Yes, many things are beyond our control. But many years ago I found out that I can control some things. Since then pigs don't have to be afraid of me no more. I order my lasagne without meat. Every single vegetarian reduces the demand (and therefore production) for helpless piggies. It's the little things that count.


From Anne-Marie Proulx
Posted on February 22, 2009 at 2:33 PM

Can I tell something that I don't say very often because it looks childish at my age.  Last year, I was going to a violin lesson and had to take the highway.   Many trucks with pigs going to the slaughter house passed just beside my car and we didn't go fast because we were in a trafic jam. My car window was opened, it was summer.  The trucks had big holes, big ennough so that the pigs could put their entire head out.  These curious beasts were looking at us, people in the cars and their little ears were flagging with the slight wind.  I felt so awful that I burst out crying unfront of everybody at 19!!!   I have forever said that the animals that we eat are mistreated.  A veterinairian said that when you picture their whole journey at the slaughter house, you really think this is the animal Aushwitz. (Hollocost). I have often read acticles by veterinarian on the topic and heard that they were not shot or killed instantly like I though. I'll save you from the details here because it's too horible.  Pigs are as intelligent as dogs according to many studies.  Too intelligent to be put in little cages, nuter and burned without freezing, never see the sun put packed in a truck without food and water and there we go! It's not because an animal has no name (pig vs your pet) that we can be mean to it!  You shouldn't abuse of animals for economical reasons.  While I have nothing against those who eat meat, I seriously consider becomming vegetarian when I will not live in the family house anymore for ethical reasons.  We can not pretend to be responsible and close our eyes on such things. 
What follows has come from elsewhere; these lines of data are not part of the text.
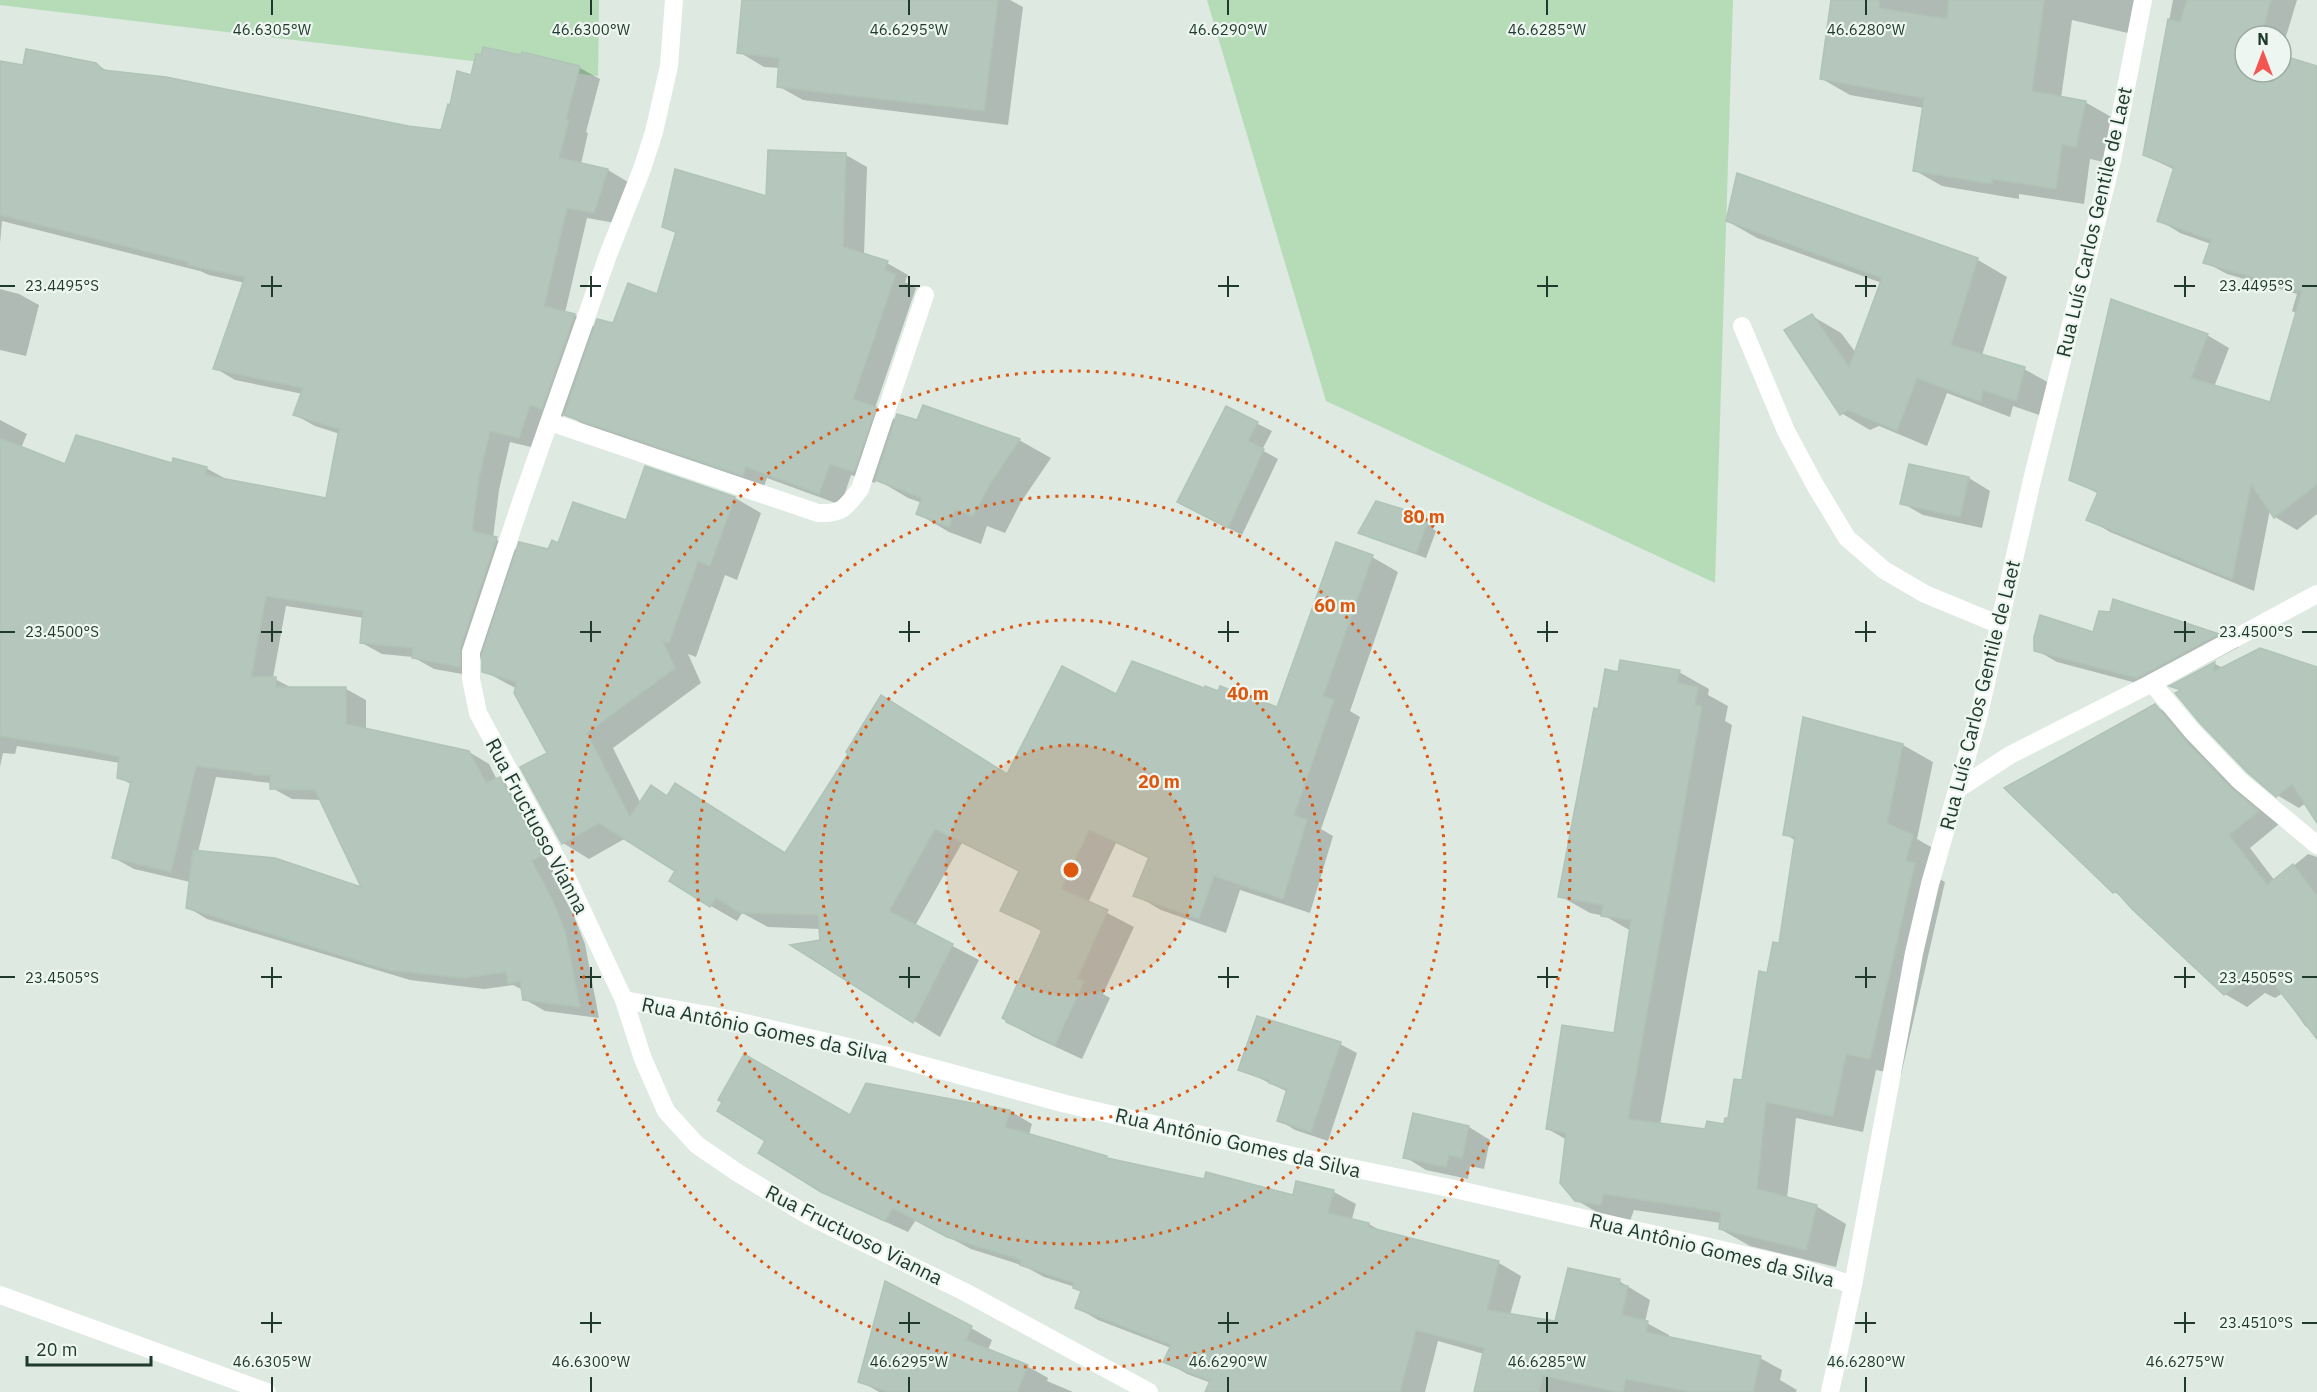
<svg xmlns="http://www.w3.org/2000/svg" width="2317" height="1392" font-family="'IBM Plex Sans',sans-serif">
  <rect width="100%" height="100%" fill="#dde9e1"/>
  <!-- green -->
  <g fill="#b5dcb7">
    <path d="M0 0H599L598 76 0 5Z"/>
    <path d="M1207 0H1733L1715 583 1326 401Z"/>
  </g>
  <!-- shadow -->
  <g fill="#0003" fill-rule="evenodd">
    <path d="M744 0H1010L1023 7 1008 125 803 100 778 86 780 68 764 67 739 52Z"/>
    <path d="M1833 0H2141L2132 34 2072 20 2061 98 2085 102 2113 118 2104 162 2090 159 2084 204 2019 194V199L1942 186 1914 170 1924 108 1850 95 1822 79Z"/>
    <path d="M2173 0H2297L2281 53V36H2245V72H2281V56L2317 68V514L2297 530 2275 517 2270 510 2254 591 2110 532 2088 519 2099 494 2070 479 2207 335 2229 348 2214 387 2271 404 2297 314 2292 311 2297 294 2227 274 2205 262 2211 244 2180 233 2159 220 2175 170 2144 155Z"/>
    <path d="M523 54 580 68 600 79 586 132 588 133 581 164 608 170 628 182 615 223 587 218 565 313 575 315 596 328 614 325 658 295 677 234 663 226 768 198 770 152 846 155 867 167 864 255 887 263 908 275 905 282 916 288 875 408 896 420 918 422 924 407 1019 440 1051 458 1021 502 1005 533 987 526 981 544 949 532 918 514 922 503 908 498 876 479 875 483 851 475 841 505 767 478 764 486 586 426 564 413 562 419 539 449 510 442 499 490 493 538 518 551H549L559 544 627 522 646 468 735 498 761 513 737 580 725 575 696 657 688 654 701 683 613 748 641 804 668 797 787 854 1008 775 1117 696 1205 690 1278 709 1372 557 1398 572 1350 711 1360 717 1321 829 1333 836 1310 913 1240 890 1226 933 1161 910 1135 895 1150 859 1116 843 1088 903 1134 927 1103 994 1110 998 1082 1059 1034 1037 1007 1022 1043 932 1002 910 1020 872 962 843 915 926 979 960 940 1037 794 946 821 942 820 929 768 927 742 913 737 921 711 906 677 871 626 838 589 859 563 843 549 754 517 689 484 671 483 651 480 660 479 677 434 669 413 657 382 654 362 643 364 618 286 606 273 678 294 689H346L366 700V730L469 752 489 764 497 780 500 779 520 790 561 867 551 873 573 914 585 944 599 1018 545 1011 524 999 523 990 513 985 484 989 410 980 207 919 187 907 190 882 134 869 114 858 132 785 119 777 120 763 17 746 15 754 3 753 0 767V420L27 434 21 448 66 466 173 464 206 468 226 479 328 499 340 434 315 426 295 415 303 394 235 380 215 368 245 283 209 275 200 271 2 221 0 244V62L24 67 96 64 109 72 408 128 442 132 452 107 472 76 523 57ZM216 777 271 783 272 788 292 799 322 800 364 889 198 852Z"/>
    <path d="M1738 175 1978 260 2007 277 1982 355 2024 369 2053 385 2045 417 2013 406 2010 417 1947 393 1927 446 1879 426 1870 430 1841 413 1812 316 1841 333 1856 353 1882 283 1757 238 1727 221Z"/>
    <path d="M0 289 19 294 39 305 26 356 0 350Z"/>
    <path d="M1226 408 1272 431 1262 450 1278 459 1242 535 1193 510Z"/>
    <path d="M1910 466 1969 478 1990 491 1982 528 1923 515 1902 503Z"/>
    <path d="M1376 503 1425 518 1436 524 1433 529 1436 531 1426 558 1370 538 1360 532Z"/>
    <path d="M2114 600 2219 635 2239 647 2159 689 2057 662 2036 650 2094 634 2111 614Z"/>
    <path d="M2215 664 2223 668H2317V821L2306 803 2299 808 2277 795 2181 691 2173 686Z"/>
    <path d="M1679 672 1709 689 1708 695 1728 706 1725 721 1732 725 1660 1125 1706 1131 1726 1126 1729 1120 1743 1082 1768 975 1780 944 1796 841 1785 834 1903 745 1933 762 1917 839 1943 854 1936 877 1945 882 1901 1075 1876 1070 1863 1132 1796 1118 1787 1198 1816 1206 1846 1224 1836 1267 1750 1246 1720 1229 1721 1223 1634 1210 1630 1221 1607 1218 1576 1200 1567 1140 1548 1129 1616 1035 1631 931 1605 916 1590 913 1560 896 1599 711 1619 674Z"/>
    <path d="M2155 706 2177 719 2279 824 2250 848 2275 881 2308 854 2317 857V1032L2305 1026 2283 993 2275 998 2265 993 2247 1007 2225 994 2123 897 2114 892Z"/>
    <path d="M1340 1044 1357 1053 1328 1141 1295 1130 1279 1120 1288 1092 1240 1069Z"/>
    <path d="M867 1085 1010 1111 1032 1124 1029 1135 1113 1161 1294 1197 1334 1192 1356 1204 1352 1219 1369 1224 1383 1232 1499 1263 1521 1276 1510 1315 1557 1323 1619 1281 1650 1300 1645 1322 1669 1335V1338L1760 1358 1782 1370 1780 1380 1797 1390 1796 1392H1476L1484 1354 1438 1341 1425 1392H1206L1211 1383 1187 1374 1165 1361 1171 1348 1098 1320 1076 1307 1082 1292 1075 1287 1044 1277 1024 1266 971 1249 916 1220 908 1232 846 1204 823 1191 850 1117Z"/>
    <path d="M1414 1115 1469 1127 1490 1140 1484 1169 1470 1166 1468 1179 1426 1170 1405 1157Z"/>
    <path d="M971 1328 992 1340 988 1350 1027 1366 1048 1378 1047 1381 1073 1392H879L860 1381Z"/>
  </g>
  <!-- building -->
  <g fill="#b5c7bc" stroke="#b0c3b7" stroke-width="1.5">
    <path d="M742 0H998L984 111 777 87 779 58 737 53Z"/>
    <path d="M1831 0H1879V8L1947 19 1949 0H2044L2032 91 2086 101 2076 147 2062 144 2056 189 1992 179V184L1913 171 1924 98 1820 79Z"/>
    <path d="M2187 0H2271L2261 36H2245V72H2281V55L2317 66V484L2274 518 2251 484 2232 579 2086 520 2098 492 2069 480 2111 299 2208 334 2191 378 2270 402 2302 291 2203 263 2211 240 2157 221 2174 167 2143 155 2168 19 2180 22Z"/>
    <path d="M483 47 521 55 522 52 580 66 566 119 569 120 559 158 608 169 594 213 567 208 544 306 575 314 542 409 530 405 519 438 490 431 479 478 472 531 497 537 460 648V667L412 658 413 648 360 643 363 611 266 596 251 677H276V687H346V724L469 751 486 783 500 777 542 855 532 861 553 901 565 931 580 1007 523 1000 520 981 508 984 506 972 463 978 388 970 186 908 193 850 275 858 361 887 315 790 270 789V775H253V773L196 766 171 872 112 858 131 782 117 778 119 757 89 750 0 736V438L65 464 76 435 172 463 173 458 207 467 205 475 326 498 339 429 293 415 303 388 213 369 245 277 187 265 188 262 0 215V61L23 65 26 49 96 63 103 70 166 77 408 126 441 130 448 104 450 105 457 71 471 75 476 54 481 55Z"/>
    <path d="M768 150 846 153 843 247 888 261 885 270 896 274 853 399 876 407 854 472 830 464 819 494 746 467 743 476 564 415 597 319 613 323 628 283 657 294 676 232 662 227 675 169 766 196Z"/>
    <path d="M1737 173 1978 258 1951 345 2025 367 2016 401 1983 390 1981 402 1917 378 1897 431 1848 410 1840 415 1784 330 1812 314 1849 367 1882 278 1726 221Z"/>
    <path d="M923 405 1020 439 990 484 973 516 955 509 949 527 916 514 922 498 875 480 897 414 917 420Z"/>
    <path d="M1226 406 1258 422 1248 441 1264 449 1228 528 1177 502Z"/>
    <path d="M1909 464 1969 477 1960 517 1900 504Z"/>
    <path d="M645 466 735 497 710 566 698 561 669 643 663 641 675 668 587 733 630 817 651 785 667 796 675 783 785 853 848 754 846 752 881 695 1007 774 1062 666 1116 694 1132 661 1204 688 1205 686 1218 691 1220 686 1277 707 1336 542 1373 555 1323 696 1334 700 1294 815 1307 820 1283 899 1214 876 1199 919 1133 896 1149 857 1089 830 1061 889 1108 910 1077 979 1084 981 1055 1045 1006 1022V1020L1002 1018 1042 930 1000 911 1019 871 935 829 889 911 953 944 913 1023 790 945 820 940 818 915 740 913 716 898 710 907 669 881 675 871 599 823 562 844 520 767 547 753 514 693 517 682 482 672V654L519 542 548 549 552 540 558 543 573 502 626 520Z"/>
    <path d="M1376 501 1426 516 1423 523 1427 524 1416 553 1358 533Z"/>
    <path d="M2113 599 2219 634 2137 678 2034 651V637L2040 615 2093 632 2099 611 2110 612Z"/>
    <path d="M2260 648 2317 667V823L2292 784 2276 797 2248 773 2200 723 2175 693 2181 690 2169 686 2215 662 2213 672Z"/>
    <path d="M1620 660 1680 670 1677 683 1698 687 1695 705 1702 706 1628 1119 1705 1129 1707 1121 1724 1124 1725 1118H1728L1734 1079 1742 1080 1759 971 1767 973 1773 942 1779 943 1795 837 1783 835 1803 717 1903 744 1887 823 1913 835 1906 861 1915 863 1870 1059 1846 1054 1833 1116 1766 1102 1757 1189 1817 1205 1806 1250 1719 1229 1721 1212 1604 1194 1601 1205 1575 1201 1560 1183 1566 1133 1546 1129 1562 1025 1614 1033 1631 920 1601 916 1603 905 1558 897 1594 708 1598 709 1605 669 1618 672Z"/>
    <path d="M2155 704 2184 739 2232 789 2259 811 2229 835 2267 885 2293 864 2317 896V1039L2268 976 2252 987 2246 979 2224 995 2132 909 2116 891 2113 893 2004 788Z"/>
    <path d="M1257 1016 1341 1042 1311 1132 1277 1121 1287 1089 1269 1083 1270 1081 1238 1070Z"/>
    <path d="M744 1054 850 1115 866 1083 1010 1110 1005 1127 1107 1156V1158L1204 1179 1206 1172 1293 1195 1296 1181 1334 1190 1328 1213 1369 1223 1368 1227 1499 1261 1487 1310 1555 1321 1568 1268 1620 1279 1619 1284 1628 1286 1622 1315 1648 1321 1646 1332 1761 1356 1753 1392H1691L1626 1379 1623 1392H1617L1543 1376 1539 1392H1474L1484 1348 1416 1330 1400 1392H1205L1210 1381 1163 1362 1171 1345 1075 1308 1081 1291 1073 1288 1074 1283 1020 1265 1021 1260 947 1237 893 1208 885 1221 821 1192 758 1153 765 1141 717 1111 722 1102 718 1100Z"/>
    <path d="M1413 1113 1469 1126 1462 1158 1449 1155 1446 1167 1403 1158Z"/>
    <path d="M885 1281 972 1326 966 1340 1028 1365 1017 1392H889L858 1382Z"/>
  </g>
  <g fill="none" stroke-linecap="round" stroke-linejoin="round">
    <!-- minor -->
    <g stroke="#fff" stroke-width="18">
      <path d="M674 0 669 66 654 132 642 169 608 255 521 502 471 652V679L478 713 566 876 624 1000 643 1059 666 1111 697 1145 738 1173 809 1216 963 1291 1149 1392"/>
      <path d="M1742 326 1786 431 1815 485 1847 538 1884 570 1925 594 2000 625"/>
      <path d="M550 422 818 513C843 514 845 508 860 489L925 295"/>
      <path d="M2152 683 2192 731 2240 781 2317 845"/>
      <path d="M1958 789 2010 755 2152 683 2317 594"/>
      <path d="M624 1000 719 1017 892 1057 1066 1104 1293 1156 1459 1190 1796 1267 1853 1285"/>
      <path d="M0 1295 267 1392"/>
      <path d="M1830 1392 1853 1285 1914 953 1930 884 1979 714 2033 476 2112 160 2143 0"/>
    </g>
  </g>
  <!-- ticks -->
  <path fill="none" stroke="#1f392c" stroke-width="2" d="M272 0V15M591 0V15M909 0V15M1228 0V15M1547 0V15M1866 0V15M272 276V297M591 276V297M909 276V297M1228 276V297M1547 276V297M1866 276V297M2185 276V297M0 286H15M261 286H282M580 286H601M899 286H920M1218 286H1239M1537 286H1558M1855 286H1876M2174 286H2195M2302 286H2317M272 621V642M591 621V642M909 621V642M1228 621V642M1547 621V642M1866 621V642M2185 621V642M0 632H15M261 632H282M580 632H601M899 632H920M1218 632H1239M1537 632H1558M1855 632H1876M2174 632H2195M2302 632H2317M272 967V988M591 967V988M909 967V988M1228 967V988M1547 967V988M1866 967V988M2185 967V988M0 977H15M261 977H282M580 977H601M899 977H920M1218 977H1239M1537 977H1558M1855 977H1876M2174 977H2195M2302 977H2317M272 1312V1333M591 1312V1333M909 1312V1333M1228 1312V1333M1547 1312V1333M1866 1312V1333M2185 1312V1333M261 1323H282M580 1323H601M899 1323H920M1218 1323H1239M1537 1323H1558M1855 1323H1876M2174 1323H2195M2302 1323H2317M272 1377V1392M591 1377V1392M909 1377V1392M1228 1377V1392M1547 1377V1392M1866 1377V1392M2185 1377V1392"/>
  <!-- distance rings -->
  <circle cx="1071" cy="870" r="125" fill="#de570e" fill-opacity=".12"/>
  <g fill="none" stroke="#de570e" stroke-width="3" stroke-dasharray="3 6">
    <circle cx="1071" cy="870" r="125"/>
    <circle cx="1071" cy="870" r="250"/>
    <circle cx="1071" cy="870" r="374"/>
    <circle cx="1071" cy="870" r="499"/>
  </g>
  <g text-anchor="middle" stroke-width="4.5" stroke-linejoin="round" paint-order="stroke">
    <!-- street labels -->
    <g font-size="20" fill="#1f392c" stroke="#edf6f0">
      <text transform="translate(2094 222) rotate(-77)" y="7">Rua Luís Carlos Gentile de Laet</text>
      <text transform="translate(1980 695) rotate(-76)" y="7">Rua Luís Carlos Gentile de Laet</text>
      <text transform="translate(537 826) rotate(62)" y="7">Rua Fructuoso Vianna</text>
      <text transform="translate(765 1030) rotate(12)" y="7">Rua Antônio Gomes da Silva</text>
      <text transform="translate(1238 1143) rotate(13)" y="7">Rua Antônio Gomes da Silva</text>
      <text transform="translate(854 1235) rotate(27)" y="7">Rua Fructuoso Vianna</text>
      <text transform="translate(1712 1250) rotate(14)" y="7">Rua Antônio Gomes da Silva</text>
    </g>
  </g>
  <g font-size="15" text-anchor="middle" fill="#1f392c" stroke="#edf6f0" stroke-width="4.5" stroke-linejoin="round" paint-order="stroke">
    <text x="272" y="35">46.6305°W</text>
    <text x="591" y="35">46.6300°W</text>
    <text x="909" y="35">46.6295°W</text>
    <text x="1228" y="35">46.6290°W</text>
    <text x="1547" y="35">46.6285°W</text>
    <text x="1866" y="35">46.6280°W</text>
    <text x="62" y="291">23.4495°S</text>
    <text x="2256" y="291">23.4495°S</text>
    <text x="62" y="637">23.4500°S</text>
    <text x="2256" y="637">23.4500°S</text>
    <text x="62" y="983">23.4505°S</text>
    <text x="2256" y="983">23.4505°S</text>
    <text x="2256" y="1328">23.4510°S</text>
    <text x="272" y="1367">46.6305°W</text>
    <text x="591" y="1367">46.6300°W</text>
    <text x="909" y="1367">46.6295°W</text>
    <text x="1228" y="1367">46.6290°W</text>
    <text x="1547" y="1367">46.6285°W</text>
    <text x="1866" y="1367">46.6280°W</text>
    <text x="2185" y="1367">46.6275°W</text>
  </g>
  <circle cx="1071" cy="870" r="9" fill="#de570e" stroke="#edf6f0" stroke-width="3"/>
  <g font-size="18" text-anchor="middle" font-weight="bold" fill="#de570e" stroke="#edf6f0" stroke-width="4.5" stroke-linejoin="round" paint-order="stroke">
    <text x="1424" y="523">80 m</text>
    <text x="1335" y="612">60 m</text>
    <text x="1248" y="700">40 m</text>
    <text x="1159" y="788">20 m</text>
  </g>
  <!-- north arrow -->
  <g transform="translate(2263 54)"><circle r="28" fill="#edf6f0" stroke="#9baaa2" stroke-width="1.5"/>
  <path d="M0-4.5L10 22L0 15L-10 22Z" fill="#f45550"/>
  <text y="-9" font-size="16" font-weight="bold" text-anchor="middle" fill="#1f392c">N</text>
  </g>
  <!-- scale -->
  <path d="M27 1356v9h124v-9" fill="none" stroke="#1f392c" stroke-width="3"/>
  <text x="36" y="1356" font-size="18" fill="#1f392c" stroke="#edf6f0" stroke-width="4.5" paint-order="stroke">20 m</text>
</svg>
Just my two cents.  At least, these pigs will have seen that friendly humanbeings exist because of you!

Anne-Marie


From Terez Mertes
Posted on February 22, 2009 at 3:37 PM

>Like my cold which immediately turned into laryngitis.  Or my 80 yr old mother having her first heart attack.  Or my husband's quartet residency getting axed from a state university due to budget cuts. 

Oh, YUCK. What can one say, during times like these, but... oink. (That's pig-speak for "sympathies.")


From Ray Randall
Posted on February 22, 2009 at 7:41 PM

Don't worry. THOSE pigs you saw were on their way to Washington to be put in the stimulous bill as pork.